The Future of the Affordable Care Act to Be Explored at SUNY Downstate October 6

Oct 2, 2014

Brooklyn, NY – The John Conley Division of Medical Ethics and Humanities at SUNY Downstate Medical Center will present a free lecture on the future of the Affordable Care Act, Monday, October 6, beginning at 4:00 pm, in Lecture Hall 1A, in the Health Science Education Building, 395 Lenox Road, Brooklyn, New York 11203.

The lecture will be presented by guest speaker David Orentlicher, MD, JD, and is titled, "The Future of the Affordable Care Act: Protecting Economic Health More Than Physical Health?"

In a similarly titled commentary published recently in the Houston Law Review, Dr. Orentlicher cited data questioning the link between having health insurance and having positive health outcomes.

Dr. Orentlicher, a frequent commentator on health law for The New York Times, CNN, and other media, is the Samuel R. Rosen Professor and co-director of the William S. and Christine S. Hall Center for Law and Health at the Indiana University Robert H. McKinney School of Law. He was a member of the Indiana House of Representatives from 2002 to 2008, and has also served as director of the Division of Medical Ethics of the American Medical Association.
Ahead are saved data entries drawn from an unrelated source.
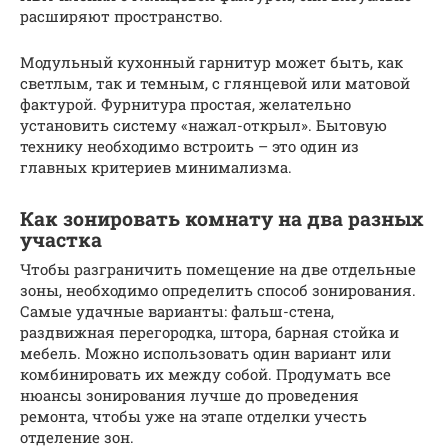
расширяют пространство.
Модульный кухонный гарнитур может быть, как
светлым, так и темным, с глянцевой или матовой
фактурой. Фурнитура простая, желательно
установить систему «нажал-открыл». Бытовую
технику необходимо встроить – это один из
главных критериев минимализма.
Как зонировать комнату на два разных
участка
Чтобы разграничить помещение на две отдельные
зоны, необходимо определить способ зонирования.
Самые удачные варианты: фальш-стена,
раздвижная перегородка, штора, барная стойка и
мебель. Можно использовать один вариант или
комбинировать их между собой. Продумать все
нюансы зонирования лучше до проведения
ремонта, чтобы уже на этапе отделки учесть
отделение зон.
For more information, call 718-270-3780.


About SUNY Downstate Medical Center

SUNY Downstate Medical Center, founded in 1860, was the first medical school in the United States to bring teaching out of the lecture hall and to the patient’s bedside. A center of innovation and excellence in research and clinical service delivery, SUNY Downstate Medical Center comprises a College of Medicine, College of Nursing, School of Health Professions, a School of Graduate Studies, School of Public Health, University Hospital of Brooklyn, and a multifaceted biotechnology initiative including the Downstate Biotechnology Incubator and BioBAT for early-stage and more mature companies, respectively.

SUNY Downstate ranks twelfth nationally in the number of alumni who are on the faculty of American medical schools. More physicians practicing in New York City have graduated from SUNY Downstate than from any other medical school.